--- COMPLETE THE FOLLOWING ---
1. Answer these questions about the clauses on refrigerant metering devices:
(a) According to Clause 16, what kind of curve is the first characteristic curve?
(b) According to Clause 17, what is the second refrigerant metering device?
(c) According to Clause 17, what is the first refrigerant metering device setting?
2. From the clauses on refrigerant metering devices, extract the passage that begins at the words "Clause 17. The" and stops after "valve opening percentage.". Copy it word for word.
[START OF EXCERPT TO READ]
Clause 16. The controller of any of the clauses listed herein, wherein the individual control input for the first refrigerant metering device according to the first characteristic curve and the individual control input for the second refrigerant metering device according to the second characteristic curve are determined to follow a target characteristic curve of the virtual refrigerant metering device, the first characteristic curve is a first flow coefficient versus refrigerant metering device setting curve, the second characteristic curve is a second flow coefficient versus refrigerant metering device setting curve, the individual control input for the first refrigerant metering device is determined, at least in part, by determining a first refrigerant metering device setting, based, at least in part, on a first weighting function, the first characteristic curve, and the target characteristic curve of the virtual refrigerant metering device, and the individual control input for the second refrigerant metering device is determined, at least in part, by determining a second refrigerant metering device setting, based, at least in part, on a second weighting function, the second characteristic curve, and the target characteristic curve of the virtual refrigerant metering device.

Clause 17. The controller of any of the clauses listed herein, wherein the first refrigerant metering device is a first electronic expansion valve, the second refrigerant metering device is a second electronic expansion valve, the first refrigerant metering device setting is a first valve opening percentage, and the second refrigerant metering device setting is a second valve opening percentage.
[END OF EXCERPT TO READ]
[START OF INFORMATION SUPPLIED]
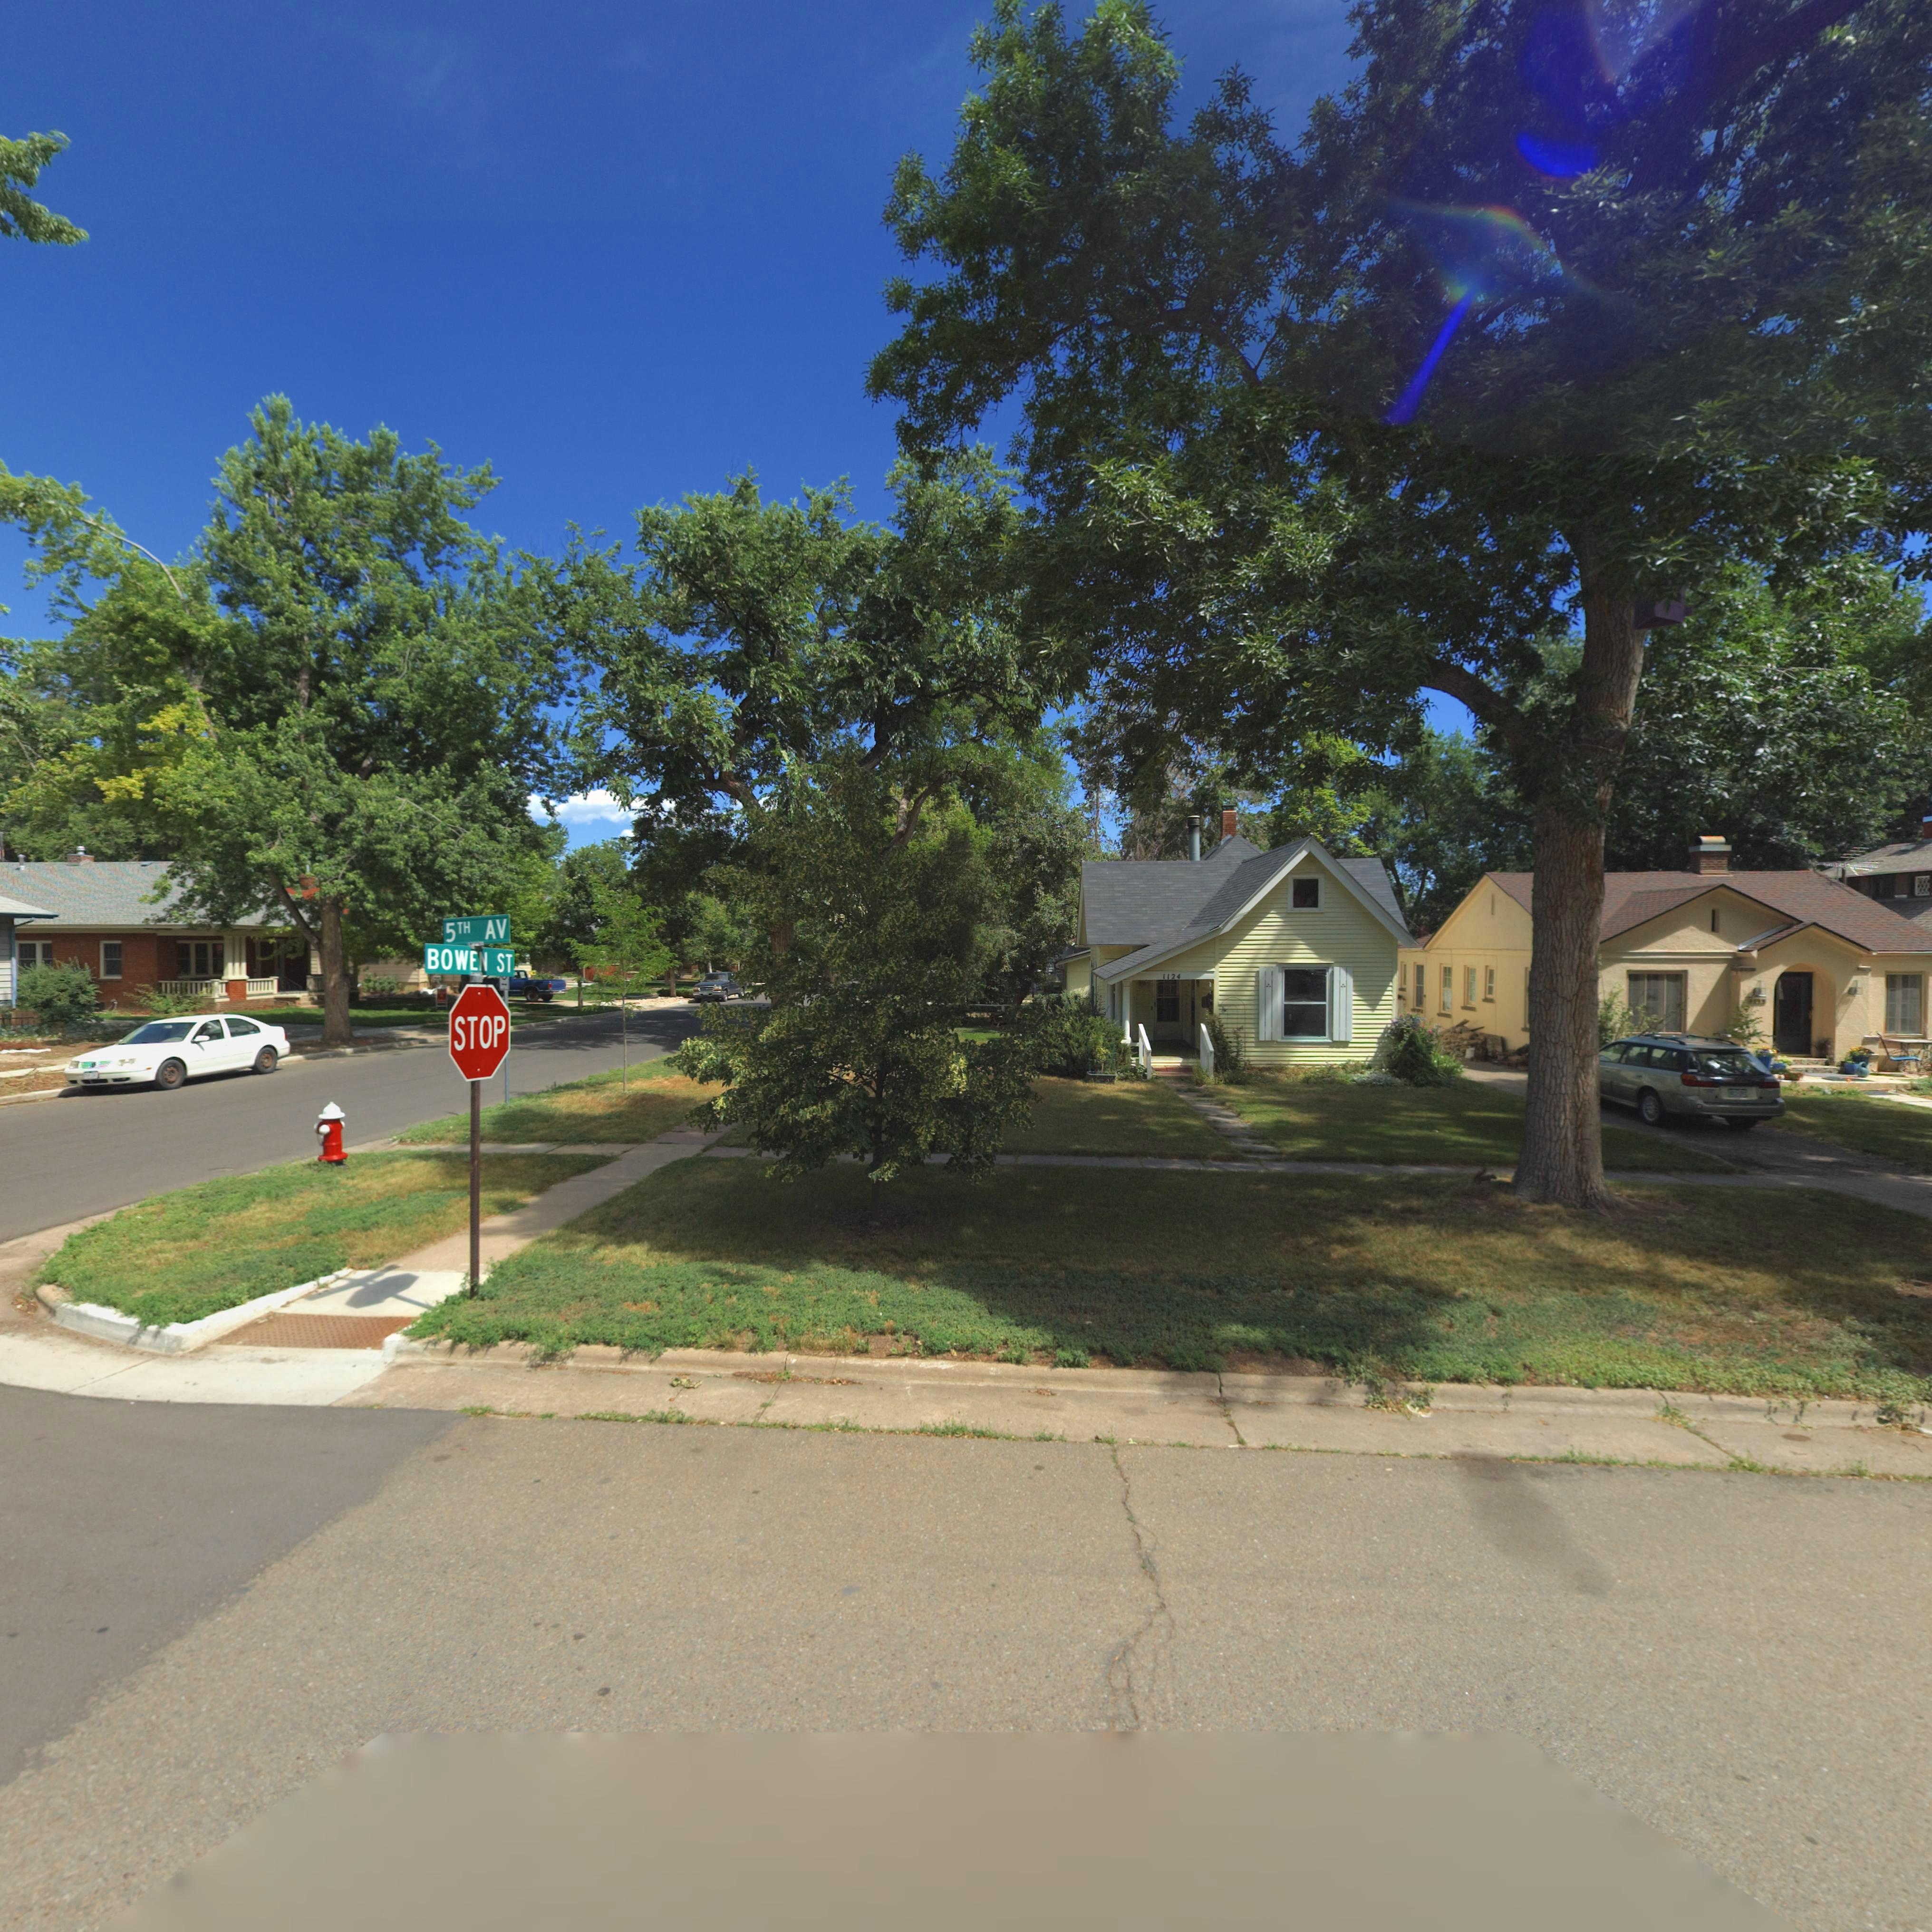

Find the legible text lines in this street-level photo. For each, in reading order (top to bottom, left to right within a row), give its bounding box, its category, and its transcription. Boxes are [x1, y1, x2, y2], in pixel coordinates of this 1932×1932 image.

[445, 918, 507, 942] StreetName: 5TH AV
[427, 948, 512, 972] StreetName: BOWEN ST
[1163, 973, 1180, 979] StreetNumber: 1124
[END OF INFORMATION SUPPLIED]
--- TASK RESPONSES ---
1.
(a) A first flow coefficient versus refrigerant metering device setting curve.
(b) A second electronic expansion valve.
(c) A first valve opening percentage.

2.
Clause 17. The controller of any of the clauses listed herein, wherein the first refrigerant metering device is a first electronic expansion valve, the second refrigerant metering device is a second electronic expansion valve, the first refrigerant metering device setting is a first valve opening percentage, and the second refrigerant metering device setting is a second valve opening percentage.